Issue: Use interned versions of string constants if they're already present · Issue #140328 · python/cpython · GitHub
PR: gh-140328: Use interned versions of string constants if they're already present by albertedwardson · Pull Request #140688 · python/cpython · GitHub
Hello everyone! I just wanted to discuss these changes here, since the issue itself is somewhat stale and has not received much attention.
Right now, CPython’s behaviour around automatic string interning is heuristic and selective. In addition, sys.intern() does not truly “fully” intern strings in all cases (see the comment referenced in the issue discussion: Use interned versions of string constants if they're already present · Issue #140328 · python/cpython · GitHub) In particular, interning is tied to specific interpreter state and pools, and does not necessarily guarantee a single canonical instance across all contexts.
In the linked PR, constant strings that are already interned get reused across the interpreter’s intern pools when loading code objects. The idea is to avoid creating duplicate string objects when an interned version already exists. This reduces duplication and makes the behaviour more consistent with explicit sys.intern() calls.

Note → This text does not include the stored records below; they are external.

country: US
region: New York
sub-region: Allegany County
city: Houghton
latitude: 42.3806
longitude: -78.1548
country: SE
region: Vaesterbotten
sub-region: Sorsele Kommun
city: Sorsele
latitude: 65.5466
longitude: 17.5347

It is also important to mention that in the free-threaded build, all constant strings are already interned. In other words, we already have a configuration where the behaviour is effectively “intern all compile-time constants,” while the default build still uses identifier-like interning. This difference raises the question of whether the two builds should continue to diverge in this respect.

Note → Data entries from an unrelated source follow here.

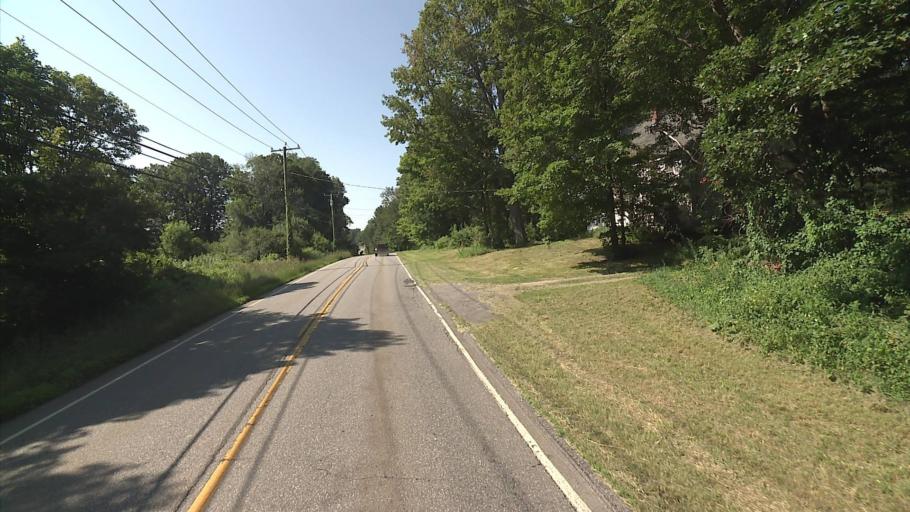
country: US
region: Connecticut
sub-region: Litchfield County
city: Torrington
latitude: 41.8464
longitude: -73.0743
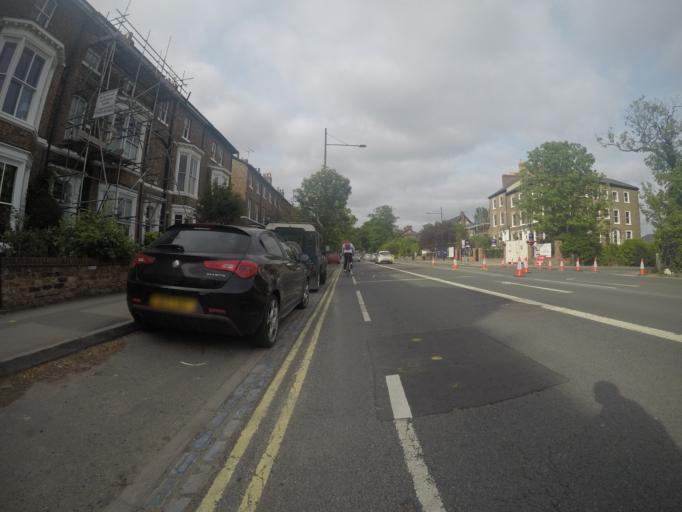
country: GB
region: England
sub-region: City of York
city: York
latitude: 53.9494
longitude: -1.0995
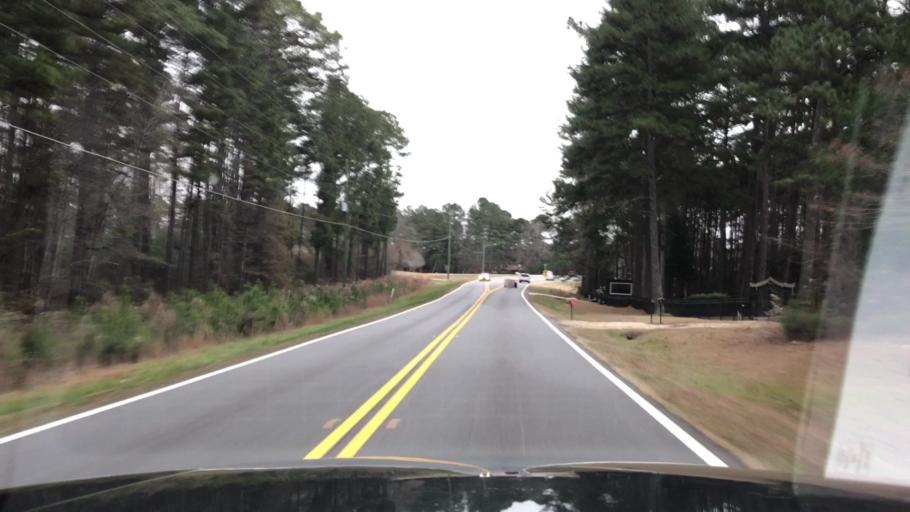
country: US
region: Georgia
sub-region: Walton County
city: Monroe
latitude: 33.8733
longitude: -83.7610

And so my questions for discussion are:
-
Should Python’s automatic interning be expanded to all compile-time constants (as is effectively the case in the free-threaded build), or should it remain limited to identifier-like strings?
-
If not, is it still a valid and worthwhile idea to deduplicate already-interned strings at code object load time? In my opinion, it feels somewhat inconsistent to keep multiple “interned” instances of the same string value when a canonical version already exists.
I would be very interested in feedback on any trade-offs here, as well as whether there are semantic or architectural reasons to preserve the current divergence between builds.